__Saved data entries__
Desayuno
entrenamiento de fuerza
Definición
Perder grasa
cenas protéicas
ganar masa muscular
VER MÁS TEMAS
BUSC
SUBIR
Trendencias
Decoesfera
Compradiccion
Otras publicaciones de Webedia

__Instruction__
Each line of the data needs to be repeated exactly.

__Answer space__
Desayuno
entrenamiento de fuerza
Definición
Perder grasa
cenas protéicas
ganar masa muscular
VER MÁS TEMAS
BUSC
SUBIR
Trendencias
Decoesfera
Compradiccion
Otras publicaciones de Webedia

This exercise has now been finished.